The Rössler attractor, originally discovered by German biochemist Otto Eberhard Rössler, is a system that exhibits continuous-time chaos and is described by three coupled,
ordinary differential equations. Rössler discovered a number of chaotic systems, including the first four-dimensional hyperchaotic attractor. However the system described here and thus dubbed the "Rössler attractor" is probably the most famous. The system is related to the
Lorenz system, but is simpler, generating a chaotic attractor having a single lobe rather than two. The equations are:
dx/dt = -y-z
dy/dt = x+ay
dz/dt = b+z(x-c)
The behaviour of the system is chaotic for certain value ranges of the three coefficients, a, b and c. The values originally studied by Otto Rössler were
a=0.2, b=0.2 and c=5.7. An excellent, and much more thorough introduction to the Rössler attractor, with references, is available at the Wikipedia page
here
While the Rössler attractor is readily simulated with iterative, discrete-type digital computation techniques on a modern desktop P.C., using software packages
such as MATLAB, or even in SPICE with a little more difficulty, it is also readily simulated with simple electronics hardware conforming to a much older concept;
that of continuous analog computation. A complete electrical analog of the Rössler attractor, as described by the three differential equations above, can be implemented
with an interconnection of just three distinct, basic and common circuit building blocks; namely the summing amplifier, the integrator and the analog multiplier.
Here is my circuit that does just that:
In order to keep the computed and continuously-time variable
x,
y and
z state solutions within the linear operating range of the operational amplifiers
and the single analog multiplier chip running on +/-15V supply rails, a scaling (down) factor of 2:1 was used. Using standard value resistors, the
a and
c coefficient
values were set as close as practical to the values originally used by Otto, while the
b coefficient is made user-variable by means of potentiometer RV1. The oscilloscope pictures
below show, in successive stages, the effect of varying RV1, and thus the
b coefficient, over the full operating range.
A sufficiently high value of
b will cause oscillations to cease entirely, as depicted in the left-most image. This occurs with the wiper of RV1 positioned at the end of the most
negative potential (the
b coefficient is always a positive value, but U2B inverts the sign). As the wiper of RV1 is wound towards the positive, low-level oscillations eventually
begin, but they are simply periodic to start with. As
b is reduced in value further, the oscillations grow in amplitude and eventually become chaotic, and then increasingly more
so. Oscillations will eventually cease altogether once again, but this time at the other end of the range, if RV1 is advanced far enough. Excessively low, or negative values of
b
do not permit a solution nor sustained oscillation. Oscillations resume when RV1 is readjusted back within the permitted range.
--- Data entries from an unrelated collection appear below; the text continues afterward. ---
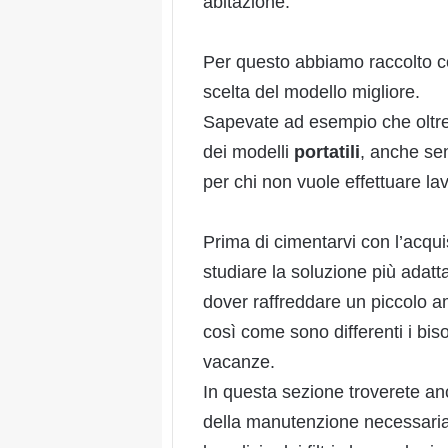
abitazione.
Per questo abbiamo raccolto con
scelta del modello migliore.
Sapevate ad esempio che oltr
dei modelli
portatili
, anche se
per chi non vuole effettuare lav
Prima di cimentarvi con l’acqui
studiare la soluzione più adatta
dover raffreddare un piccolo 
così come sono differenti i bis
vacanze.
In questa sezione troverete an
della manutenzione necessaria 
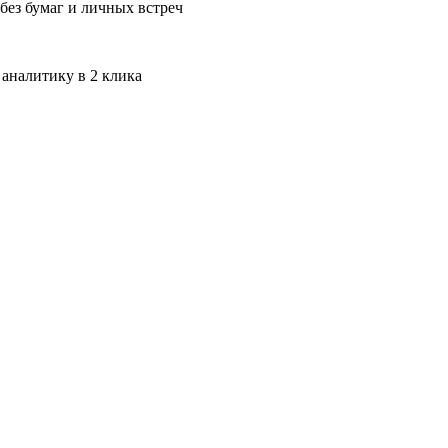
без бумаг и личных встреч
 аналитику в 2 клика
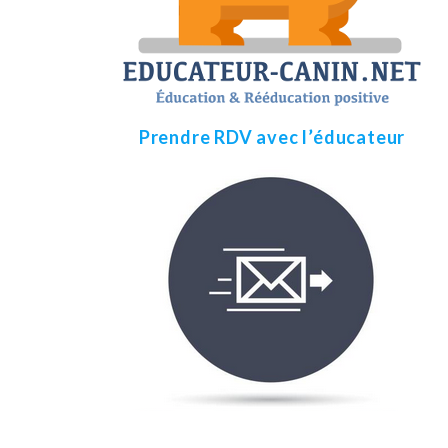
Prendre RDV avec l’éducateur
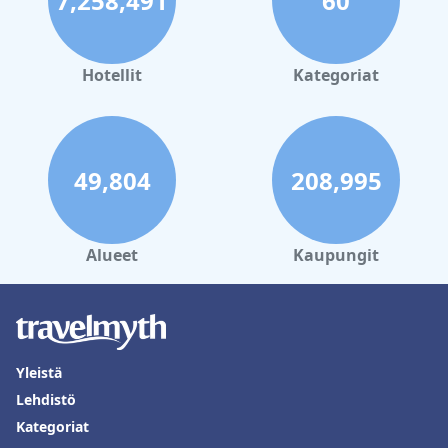
7,258,491
60
Hotellit
Kategoriat
49,804
208,995
Alueet
Kaupungit
Yleistä
Lehdistö
Kategoriat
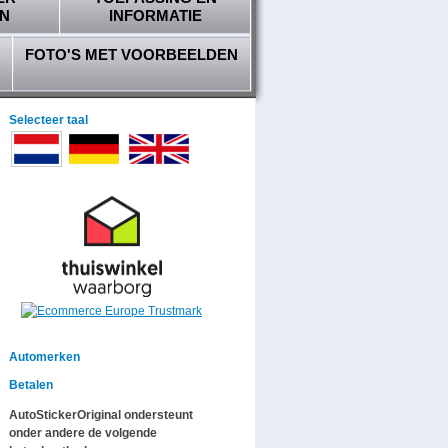
N
INFORMATIE
FOTO'S MET VOORBEELDEN
Selecteer taal
Automerken
Betalen
AutoStickerOriginal ondersteunt
onder andere de volgende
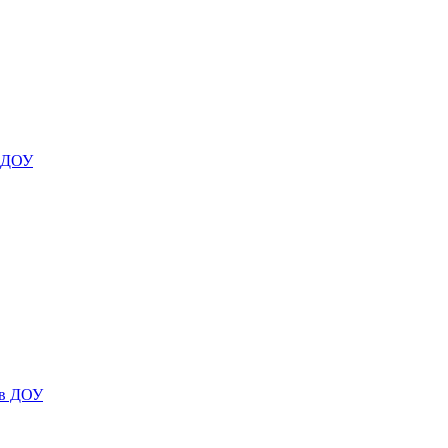
я ДОУ
 в ДОУ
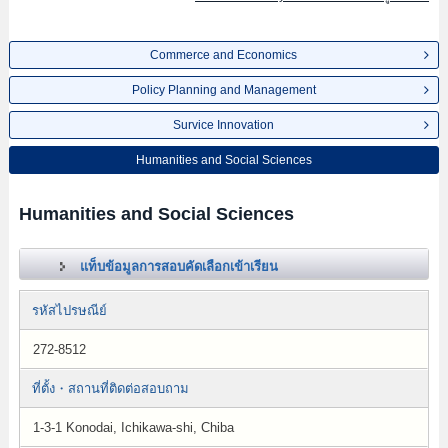
Commerce and Economics
Policy Planning and Management
Survice Innovation
Humanities and Social Sciences
Humanities and Social Sciences
แท็บข้อมูลการสอบคัดเลือกเข้าเรียน
รหัสไปรษณีย์
272-8512
ที่ตั้ง・สถานที่ติดต่อสอบถาม
1-3-1 Konodai, Ichikawa-shi, Chiba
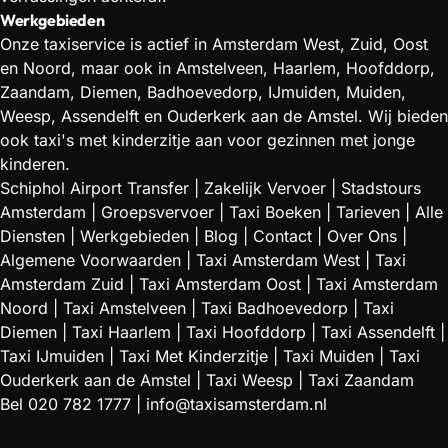
Werkgebieden
Onze taxiservice is actief in Amsterdam West, Zuid, Oost
en Noord, maar ook in Amstelveen, Haarlem, Hoofddorp,
Zaandam, Diemen, Badhoevedorp, IJmuiden, Muiden,
Weesp, Assendelft en Ouderkerk aan de Amstel. Wij bieden
ook taxi's met kinderzitje aan voor gezinnen met jonge
kinderen.
Schiphol Airport Transfer
|
Zakelijk Vervoer
|
Stadstours
Amsterdam
|
Groepsvervoer
|
Taxi Boeken
|
Tarieven
|
Alle
Diensten
|
Werkgebieden
|
Blog
|
Contact
|
Over Ons
|
Algemene Voorwaarden
|
Taxi Amsterdam West
|
Taxi
Amsterdam Zuid
|
Taxi Amsterdam Oost
|
Taxi Amsterdam
Noord
|
Taxi Amstelveen
|
Taxi Badhoevedorp
|
Taxi
Diemen
|
Taxi Haarlem
|
Taxi Hoofddorp
|
Taxi Assendelft
|
Taxi IJmuiden
|
Taxi Met Kinderzitje
|
Taxi Muiden
|
Taxi
Ouderkerk aan de Amstel
|
Taxi Weesp
|
Taxi Zaandam
Bel
020 782 1777
|
info@taxisamsterdam.nl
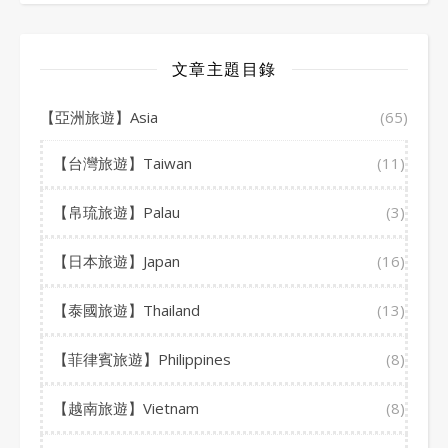
文章主題目錄
【亞洲旅遊】Asia
(65)
【台灣旅遊】Taiwan
(11)
【帛琉旅遊】Palau
(3)
【日本旅遊】Japan
(16)
【泰國旅遊】Thailand
(13)
【菲律賓旅遊】Philippines
(8)
【越南旅遊】Vietnam
(8)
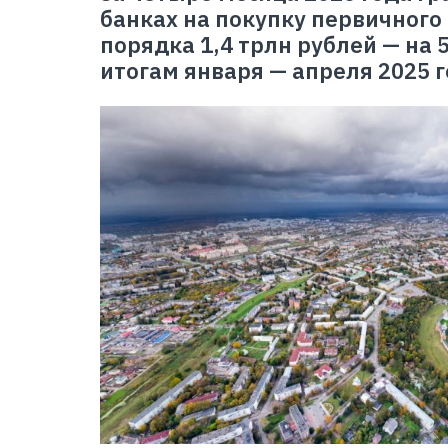
банках на покупку первичного
порядка 1,4 трлн рублей — на 
итогам января — апреля 2025 г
The CRT displays pictured were produced with the oscilloscope in the “X-Y” mode of operation, with the corresponding Vertical and Horizontal signal inputs connected
to J1 and J2 as detailed in the schematic respectively. The Rössler Attractor is mapped in 3-dimensional space by the three coordinate values, x, y and z.
As the oscilloscope can only produce a display in the “X-Y” mode with two coordinate values at any one time, a transformation is required. This is achieved by U2C and U2D,
which generate the Vertical display signal for the oscilloscope by combining the x and z signals in such as way as to generate a 45-degree rotation to the perspective
of the (consequently) 3-dimensional projection along the horizontal axis of the display.
I produced a small PCB for the entire circuit as depicted schematically above; the Gerber files of which can be downloaded via the links at the top of this page, along with the LTspice simulation files. The operation of the circuit is simulated in SPICE with a simple transient analysis:
Well, that's it. In conclusion; a rather simple and unusual function generator that makes for a good, demonstrative introduction to analog computation and chaos theory - and a fun
weekend project as well.